An important technique for any photographer is being able to balance and crosslight sunlight, unless of course you plan to take all of your pictures and night!
Before we learn how to tame sunlight, let’s take a look at what TTL, on-camera fill flash does so we can have a basic understanding of the concept to better understand how we can expand it. Now this is nothing against TTL, mind you. There are situations for which it is clearly the best solution. But I cringe at the thought of all of that technology being brought to bear on what turns out to be a boring photo because the light was coming from on-axis.
You have seen the photo before, in the back of your camera or flash manual. It’s usually a very nonthreateningly beautiful female Japanese model, posing by a railing with a background of, say a nice lake or harbor scene and perhaps a sailboat or two. The before-and-after photos show the ugly, raccoon-eyes look of the model in the evil and photo ruining harsh sunlight and the improved-but-still-sterile TTL-Matrix-Balanced-Computer-Assisted-Patented-Photographer-Brain-Softening fill light.
Raccoon eyes are the problem, and the pat solution is to pop just enough light in there to fill them. The camera calculates the basic, ambient exposure and pops in a little fill at, say, 1.7 stops down. It fills the harsh shadows and leaves that little “flash twinkle” in the eyes.
But really, with harsh sun and one flash you can do so much better. Even keeping the flash hard (with no umbrella) you can get some very cool looks by going off camera, and you only have three decisions to make:
1. At what angle do you want your strobe light and sunlight to hit your subject?
2. How bright to you want to set your ambient?
3. How bright do you want to set your flash?
Boy, that there’s some real rocket science right? No, it’s not. It a simple series of choices that can leave you with some super cool-looking mid-day photos. Let’s run through the thought process and take a look at some of the results you can get.
It’s good to start with the sun coming from behind your subject, out of the frame, on the back/right or back/left side. You’ll be throwing hard sunlight against hard strobe light, so lighting-wise you do not care which is coming from where. But your subject would probably rather not look right into the sun.
(The choice to go back right or back left is going to be made by which background you prefer, given the differing sun positions.)
Immediately, you will want to go to your max synch speed, giving you the most open aperture possible and allowing your flash to do the most work with the least output. (This is where having a 500th of a sec sync — or higher — at your disposal pays real dividends.) But 1/250th will work fine, too. Below that, it starts getting tougher.
Ambient will be next on the list, but for right now make sure you grab a decent background exposure and go with it. Remember, you’re at your sync speed, so you will do this with the aperture on manual.
This is not some compromise, namby-pamby, mama’s boy, try-to-keep-everything-in-range exposure, either. Expose for the sky and environment and let your subject’s foreground exposure fall where it may. Make the environment look good. You’ll be fixing the foreground in a minute.
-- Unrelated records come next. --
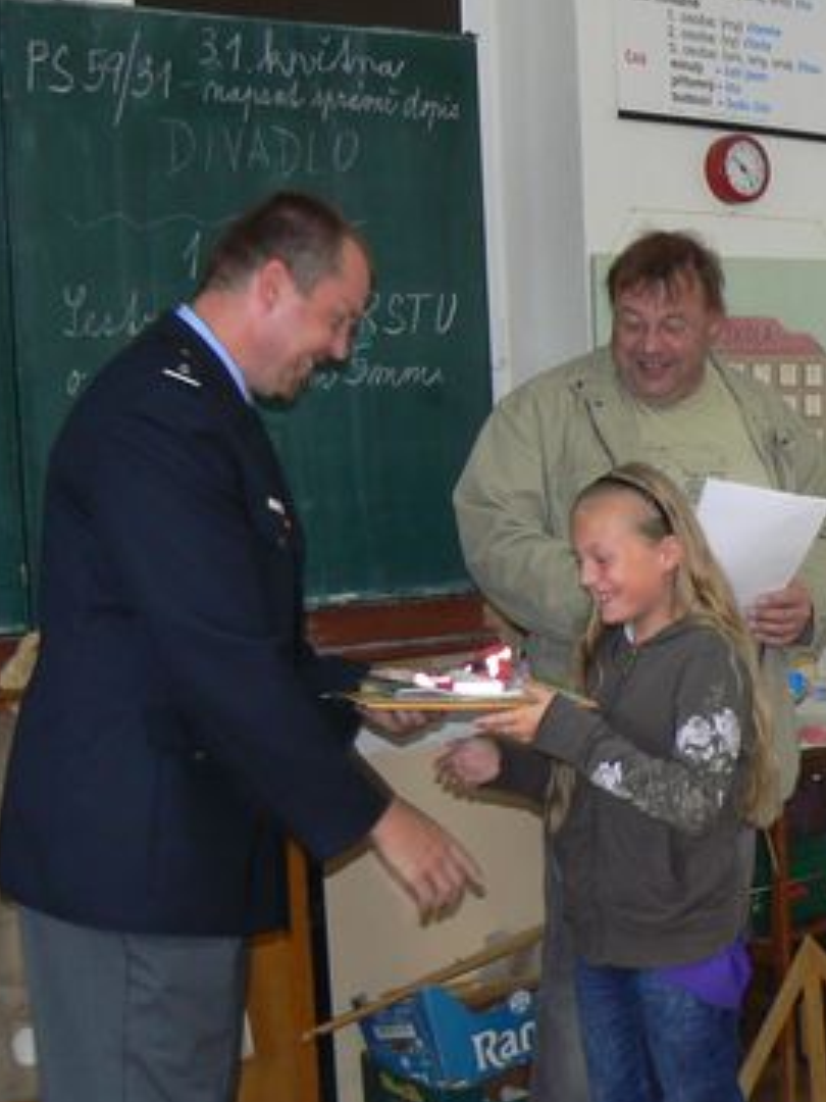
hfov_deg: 22.4
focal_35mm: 64
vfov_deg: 30.3
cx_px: 734
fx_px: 2036
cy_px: 514
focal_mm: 6
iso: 100
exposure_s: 1/30
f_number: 2.8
This is also the background/separation light for your subject. So do pay a little attention to how that light looks skimming off of your subject, too. You’ll be surprised at how good that back/rim looks coming of of the sun side of your subject when you do not have to worry about the shadows in the foreground.
Now, bring your flash in from the opposite side (a little high and at about a 45-degree angle to start) and set it on, say, 1/2 power, with no light mods attached. (You do not have enough power for an umbrella unless you are in very close or you are rocking some serious watt-seconds.) You can warm it with a gel a little if you want. Maybe a 1/4 CTO.
When getting the photo you want, it’s not always an equipment thing. It’s a brain thing.
Of course, sync-wise, Nikons and Canons do the wireless thing very well at close range. And this is a situation where your sync connection is gonna be pretty much bullet proof. So definitely use this as a way to amp those family pix if you are so-equipped. You do not even need a stand, either — just a bystander to hold the flash and point at your subjects!
Exposure-wise, your flash has to be pretty close to correct. But you have a half-stop range either way, so don’t get too hung up about it. Also, after you nail the exposure, move the strobe around a little to find the best lighting angle/height to make your subject look the way you want.
But the exposure on the ambient/background — that’s another story.
You may have seen some photos that look almost 3 dimensional, this happens because the sun and the flash are painting the subject from opposite sides, which allows you to adjust the ambient exposure to let your subject pop as much as you want.
The flash exposure still needs to be on target, but play a little with the ambient portion. It’s the concept of straight crosslighting (instead of straight, on-camera fill) that gives you the look. As long as you shoot on the 3/4 (or 1/4) angles to the lights, you are gonna get a really nice, 3-D effect with this light. The ambient light level, which defines the feel of the photo, is up to you.